Another central theme of the book is the creation and facilitation of Africa’s regional economic communities (RECs), which can provide new incentives for agricultural production and trade.
“The East African Community (EAC),” Prof. Juma says, “has been harmonising its agricultural strategies to provide a coherent approach. More importantly, the EAC has recognised the role of rural infrastructure. China and the African Development Bank are supporting some of the rural infrastructure needs but solutions will have to be sought from outside conventional financial arrangements.”
Lastly, Prof Juma encourages a new generation of African leaders to make agriculture central to long-term economic transformation. He points to the often-cited success of Malawi’s President Bingu wa Mutharika as a key example.
In 2005, five million Malawians were left in need of food aid after the country suffered from of decades of “low rainfall, nutrient-depleted soil, inadequate investment, failed privatisation policies, and deficient technology,” Prof Juma notes, leading to low productivity and high prices.
President wa Mutharika declared food security his top priority, investing tens of millions of dollars in a programme to import improved seeds and fertiliser for distribution to farmers at subsidised prices. Though it required significant investment and external partnerships, by 2007 the country recorded its highest maize surplus ever, slashing domestic prices in half and even opening up exports to neighbouring countries.

**Problems to work on**
1. Answer these about the excerpt on African agriculture:
(a) Which two supporters of rural infrastructure needs does Prof. Juma name?
(b) How many Malawians were left in need of food aid in 2005?
(c) What did Malawi record by 2007?
2. Can you echo the excerpt on African agriculture word for word, starting at "In 2005, five" and ending at "to neighbouring countries."?
3. What comes after the last sentence of the excerpt on African agriculture? Carry it on from that point.
The lines play no role in any of this.

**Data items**
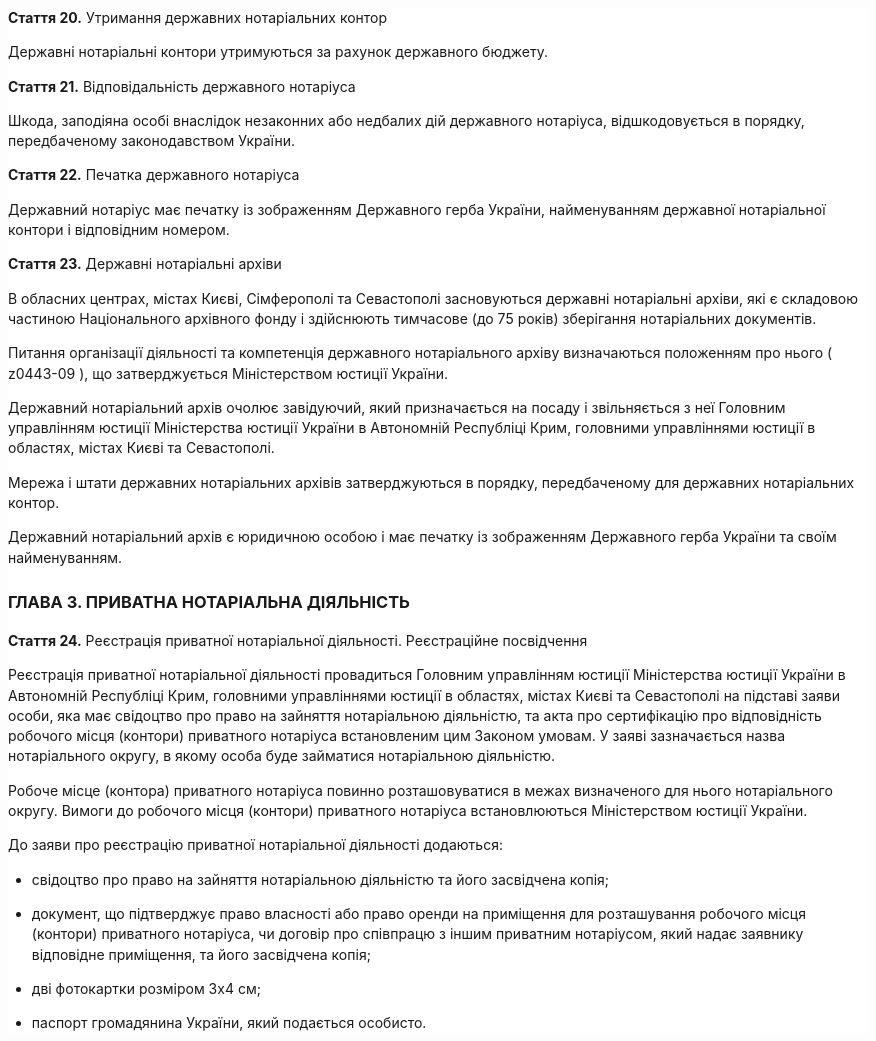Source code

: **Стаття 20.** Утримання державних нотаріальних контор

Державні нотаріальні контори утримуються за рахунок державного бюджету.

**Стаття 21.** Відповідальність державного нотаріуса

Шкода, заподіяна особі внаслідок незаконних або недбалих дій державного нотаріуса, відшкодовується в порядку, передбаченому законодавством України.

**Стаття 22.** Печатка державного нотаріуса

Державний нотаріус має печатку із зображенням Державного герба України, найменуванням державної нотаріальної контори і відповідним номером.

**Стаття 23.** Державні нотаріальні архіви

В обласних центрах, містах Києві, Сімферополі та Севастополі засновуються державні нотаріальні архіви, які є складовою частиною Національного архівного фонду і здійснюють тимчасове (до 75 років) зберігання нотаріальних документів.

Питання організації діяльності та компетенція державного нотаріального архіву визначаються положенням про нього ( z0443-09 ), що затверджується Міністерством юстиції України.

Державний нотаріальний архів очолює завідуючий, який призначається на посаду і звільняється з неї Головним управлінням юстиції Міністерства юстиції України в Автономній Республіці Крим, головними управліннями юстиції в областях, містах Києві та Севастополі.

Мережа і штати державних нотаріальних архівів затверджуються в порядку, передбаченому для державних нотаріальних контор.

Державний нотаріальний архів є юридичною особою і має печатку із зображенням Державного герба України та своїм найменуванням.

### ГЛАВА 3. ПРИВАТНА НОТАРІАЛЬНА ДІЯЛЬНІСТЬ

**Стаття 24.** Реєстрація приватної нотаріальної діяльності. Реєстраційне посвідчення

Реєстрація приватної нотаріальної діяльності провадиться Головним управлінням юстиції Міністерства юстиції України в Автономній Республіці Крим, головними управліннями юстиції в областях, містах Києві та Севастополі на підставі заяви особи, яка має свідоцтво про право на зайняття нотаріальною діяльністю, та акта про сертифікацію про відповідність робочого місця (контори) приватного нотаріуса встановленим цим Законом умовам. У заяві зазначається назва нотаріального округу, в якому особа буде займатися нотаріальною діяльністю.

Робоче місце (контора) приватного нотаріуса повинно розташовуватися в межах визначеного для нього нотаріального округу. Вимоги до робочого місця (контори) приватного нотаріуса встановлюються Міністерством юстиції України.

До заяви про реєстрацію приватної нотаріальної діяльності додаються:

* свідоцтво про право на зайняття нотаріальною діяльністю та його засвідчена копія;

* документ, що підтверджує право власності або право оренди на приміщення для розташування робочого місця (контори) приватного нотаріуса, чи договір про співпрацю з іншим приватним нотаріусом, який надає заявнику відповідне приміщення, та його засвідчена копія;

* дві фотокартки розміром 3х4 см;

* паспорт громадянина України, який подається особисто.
---
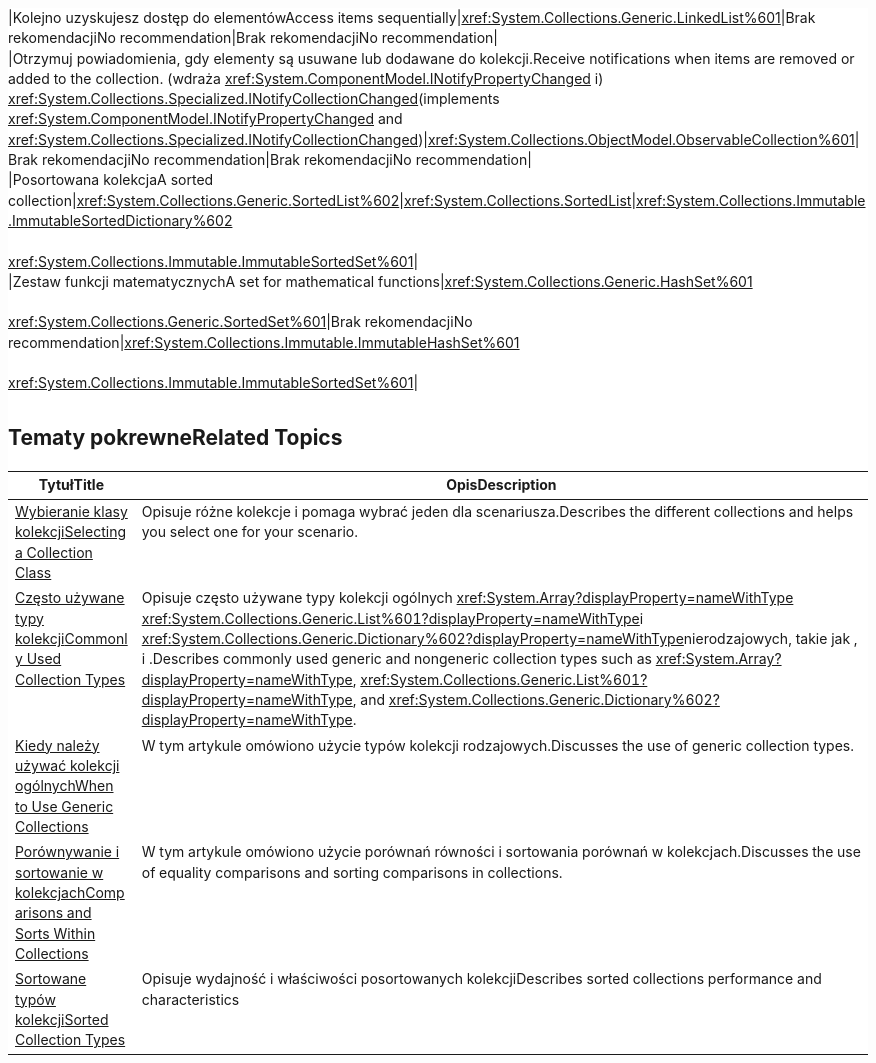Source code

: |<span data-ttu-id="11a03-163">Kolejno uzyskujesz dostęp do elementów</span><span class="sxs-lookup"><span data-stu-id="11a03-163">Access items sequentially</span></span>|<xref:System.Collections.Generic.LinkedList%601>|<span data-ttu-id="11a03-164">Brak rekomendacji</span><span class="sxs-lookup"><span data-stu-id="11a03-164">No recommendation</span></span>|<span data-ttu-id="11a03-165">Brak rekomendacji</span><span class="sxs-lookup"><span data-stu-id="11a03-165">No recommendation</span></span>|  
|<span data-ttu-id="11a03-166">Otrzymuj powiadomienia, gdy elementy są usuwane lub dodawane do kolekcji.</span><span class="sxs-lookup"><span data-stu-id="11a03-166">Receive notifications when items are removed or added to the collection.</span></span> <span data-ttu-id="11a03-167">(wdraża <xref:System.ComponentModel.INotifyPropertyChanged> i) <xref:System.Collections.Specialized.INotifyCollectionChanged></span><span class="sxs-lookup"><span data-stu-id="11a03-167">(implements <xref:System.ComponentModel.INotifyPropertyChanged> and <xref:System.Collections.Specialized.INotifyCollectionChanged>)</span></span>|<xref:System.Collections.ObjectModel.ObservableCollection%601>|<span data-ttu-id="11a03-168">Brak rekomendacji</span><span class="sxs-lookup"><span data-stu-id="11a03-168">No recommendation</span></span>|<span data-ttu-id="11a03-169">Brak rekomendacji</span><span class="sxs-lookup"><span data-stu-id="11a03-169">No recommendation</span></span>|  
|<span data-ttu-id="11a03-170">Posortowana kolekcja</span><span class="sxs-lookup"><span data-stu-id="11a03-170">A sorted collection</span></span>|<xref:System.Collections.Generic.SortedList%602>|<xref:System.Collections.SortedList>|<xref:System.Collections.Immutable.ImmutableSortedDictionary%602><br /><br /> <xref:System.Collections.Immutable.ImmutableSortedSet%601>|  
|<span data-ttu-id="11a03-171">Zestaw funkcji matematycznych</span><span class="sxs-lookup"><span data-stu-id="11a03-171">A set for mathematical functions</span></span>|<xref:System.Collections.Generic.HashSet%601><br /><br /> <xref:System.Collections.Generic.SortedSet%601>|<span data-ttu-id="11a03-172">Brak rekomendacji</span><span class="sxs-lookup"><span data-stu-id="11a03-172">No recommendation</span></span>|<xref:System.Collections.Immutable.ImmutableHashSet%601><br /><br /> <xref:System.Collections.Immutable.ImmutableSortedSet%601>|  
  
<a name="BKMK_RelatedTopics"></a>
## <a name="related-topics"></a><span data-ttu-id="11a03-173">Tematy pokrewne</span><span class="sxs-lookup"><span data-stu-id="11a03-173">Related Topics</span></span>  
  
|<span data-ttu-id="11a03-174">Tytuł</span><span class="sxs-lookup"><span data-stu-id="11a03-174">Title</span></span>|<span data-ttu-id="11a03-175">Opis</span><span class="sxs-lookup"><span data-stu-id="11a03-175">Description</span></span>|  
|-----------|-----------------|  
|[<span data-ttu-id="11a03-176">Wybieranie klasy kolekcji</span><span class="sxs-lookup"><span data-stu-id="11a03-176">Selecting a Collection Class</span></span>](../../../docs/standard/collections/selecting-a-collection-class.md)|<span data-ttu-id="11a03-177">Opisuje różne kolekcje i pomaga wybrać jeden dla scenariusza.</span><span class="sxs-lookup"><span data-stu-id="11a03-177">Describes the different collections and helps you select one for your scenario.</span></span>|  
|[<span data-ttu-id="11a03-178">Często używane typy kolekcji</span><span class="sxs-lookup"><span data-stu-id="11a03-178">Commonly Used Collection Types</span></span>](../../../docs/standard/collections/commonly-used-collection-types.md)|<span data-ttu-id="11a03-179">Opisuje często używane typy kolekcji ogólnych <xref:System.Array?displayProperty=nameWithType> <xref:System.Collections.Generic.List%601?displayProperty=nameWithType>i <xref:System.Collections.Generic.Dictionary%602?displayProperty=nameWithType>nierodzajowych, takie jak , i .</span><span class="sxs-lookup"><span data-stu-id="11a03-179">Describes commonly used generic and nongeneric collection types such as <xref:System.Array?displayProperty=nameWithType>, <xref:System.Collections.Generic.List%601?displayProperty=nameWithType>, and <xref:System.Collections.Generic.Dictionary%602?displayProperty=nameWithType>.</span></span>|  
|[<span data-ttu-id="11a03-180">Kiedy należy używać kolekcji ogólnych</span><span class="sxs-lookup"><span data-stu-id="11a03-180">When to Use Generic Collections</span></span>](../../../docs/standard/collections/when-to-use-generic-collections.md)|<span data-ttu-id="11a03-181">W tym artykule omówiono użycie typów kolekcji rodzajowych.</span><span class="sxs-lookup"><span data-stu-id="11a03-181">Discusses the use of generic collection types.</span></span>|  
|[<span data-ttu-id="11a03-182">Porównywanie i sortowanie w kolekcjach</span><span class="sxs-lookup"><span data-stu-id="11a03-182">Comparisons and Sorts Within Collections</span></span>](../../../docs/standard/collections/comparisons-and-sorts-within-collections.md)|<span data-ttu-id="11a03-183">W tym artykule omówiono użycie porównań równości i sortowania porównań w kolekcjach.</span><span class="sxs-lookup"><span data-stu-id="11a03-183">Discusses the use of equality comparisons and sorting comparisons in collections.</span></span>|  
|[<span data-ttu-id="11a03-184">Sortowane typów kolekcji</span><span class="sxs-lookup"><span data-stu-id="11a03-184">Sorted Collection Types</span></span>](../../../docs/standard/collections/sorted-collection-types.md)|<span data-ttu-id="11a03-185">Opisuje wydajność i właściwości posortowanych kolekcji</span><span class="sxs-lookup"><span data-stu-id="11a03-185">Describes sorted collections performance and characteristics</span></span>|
...
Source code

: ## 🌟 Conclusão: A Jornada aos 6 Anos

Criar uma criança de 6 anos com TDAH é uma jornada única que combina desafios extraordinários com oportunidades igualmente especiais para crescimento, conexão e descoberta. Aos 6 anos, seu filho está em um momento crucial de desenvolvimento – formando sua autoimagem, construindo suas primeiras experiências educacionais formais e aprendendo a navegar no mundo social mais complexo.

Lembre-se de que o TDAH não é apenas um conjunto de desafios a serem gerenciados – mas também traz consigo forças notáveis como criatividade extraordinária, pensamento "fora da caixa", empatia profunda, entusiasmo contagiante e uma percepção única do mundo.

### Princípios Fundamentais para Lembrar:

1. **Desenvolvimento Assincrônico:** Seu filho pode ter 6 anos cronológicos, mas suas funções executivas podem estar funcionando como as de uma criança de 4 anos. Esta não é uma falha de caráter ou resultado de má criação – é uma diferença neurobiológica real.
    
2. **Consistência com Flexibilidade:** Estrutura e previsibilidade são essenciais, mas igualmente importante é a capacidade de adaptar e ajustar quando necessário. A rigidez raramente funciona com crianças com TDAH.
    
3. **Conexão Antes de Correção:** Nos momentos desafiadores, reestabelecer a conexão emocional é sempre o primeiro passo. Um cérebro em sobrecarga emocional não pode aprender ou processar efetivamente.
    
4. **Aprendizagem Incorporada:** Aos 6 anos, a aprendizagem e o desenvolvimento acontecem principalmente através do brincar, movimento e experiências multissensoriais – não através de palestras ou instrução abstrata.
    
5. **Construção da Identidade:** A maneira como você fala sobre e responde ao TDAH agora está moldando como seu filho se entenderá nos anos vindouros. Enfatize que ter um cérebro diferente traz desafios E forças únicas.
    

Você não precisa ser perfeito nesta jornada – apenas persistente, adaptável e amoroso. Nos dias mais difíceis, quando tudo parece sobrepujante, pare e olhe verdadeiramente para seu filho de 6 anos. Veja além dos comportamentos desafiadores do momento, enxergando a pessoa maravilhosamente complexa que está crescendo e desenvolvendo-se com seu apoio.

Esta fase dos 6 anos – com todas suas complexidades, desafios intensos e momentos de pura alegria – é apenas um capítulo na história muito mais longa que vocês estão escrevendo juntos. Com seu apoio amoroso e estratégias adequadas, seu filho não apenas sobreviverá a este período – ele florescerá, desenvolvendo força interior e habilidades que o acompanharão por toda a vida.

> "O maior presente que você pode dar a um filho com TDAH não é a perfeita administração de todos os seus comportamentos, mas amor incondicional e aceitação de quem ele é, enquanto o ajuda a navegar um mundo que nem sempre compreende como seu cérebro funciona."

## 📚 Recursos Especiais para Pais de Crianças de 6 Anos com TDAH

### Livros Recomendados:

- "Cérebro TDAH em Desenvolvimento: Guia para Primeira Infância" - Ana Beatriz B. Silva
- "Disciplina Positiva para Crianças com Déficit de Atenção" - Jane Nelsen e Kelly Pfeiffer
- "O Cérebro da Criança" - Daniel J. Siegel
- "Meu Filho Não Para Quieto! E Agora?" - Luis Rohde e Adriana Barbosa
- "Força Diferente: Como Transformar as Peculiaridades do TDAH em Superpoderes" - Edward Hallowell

**Answers per task**
1.
(a) China and the African Development Bank.
(b) Five million.
(c) Its highest maize surplus ever.

2.
In 2005, five million Malawians were left in need of food aid after the country suffered from of decades of “low rainfall, nutrient-depleted soil, inadequate investment, failed privatisation policies, and deficient technology,” Prof Juma notes, leading to low productivity and high prices.
President wa Mutharika declared food security his top priority, investing tens of millions of dollars in a programme to import improved seeds and fertiliser for distribution to farmers at subsidised prices. Though it required significant investment and external partnerships, by 2007 the country recorded its highest maize surplus ever, slashing domestic prices in half and even opening up exports to neighbouring countries.

3.
Africa can, in theory, “feed itself” in a generation, as The New Harvest argues, yet it will take more than just leadership and policy. It will require a change in mindset. As one of the most telling quotes in the book puts it, “agriculture needs to be viewed as a knowledge-based entrepreneurial activity.”
Young Africans can no longer afford to see farming as a last-ditch effort when all other opportunities fall through. Agriculture must be viewed as a profitable business opportunity for young entrepreneurs. Yet for that to happen, agriculture must actually be a profitable and steady business opportunity for young entrepreneurs. In many countries, there’s a long way to go.